## Task objective
Format every line of the listing as a JSON array of strings, one string per line, and leave out any blank lines.

## Input data
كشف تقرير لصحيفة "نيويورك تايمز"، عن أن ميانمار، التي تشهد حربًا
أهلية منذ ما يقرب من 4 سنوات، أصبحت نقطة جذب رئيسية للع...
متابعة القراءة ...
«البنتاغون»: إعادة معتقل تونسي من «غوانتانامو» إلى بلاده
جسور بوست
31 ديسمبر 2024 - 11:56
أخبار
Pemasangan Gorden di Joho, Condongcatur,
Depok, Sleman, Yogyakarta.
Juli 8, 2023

## Task response
[
  "كشف تقرير لصحيفة \"نيويورك تايمز\"، عن أن ميانمار، التي تشهد حربًا",
  "أهلية منذ ما يقرب من 4 سنوات، أصبحت نقطة جذب رئيسية للع...",
  "متابعة القراءة ...",
  "«البنتاغون»: إعادة معتقل تونسي من «غوانتانامو» إلى بلاده",
  "جسور بوست",
  "31 ديسمبر 2024 - 11:56",
  "أخبار",
  "Pemasangan Gorden di Joho, Condongcatur,",
  "Depok, Sleman, Yogyakarta.",
  "Juli 8, 2023"
]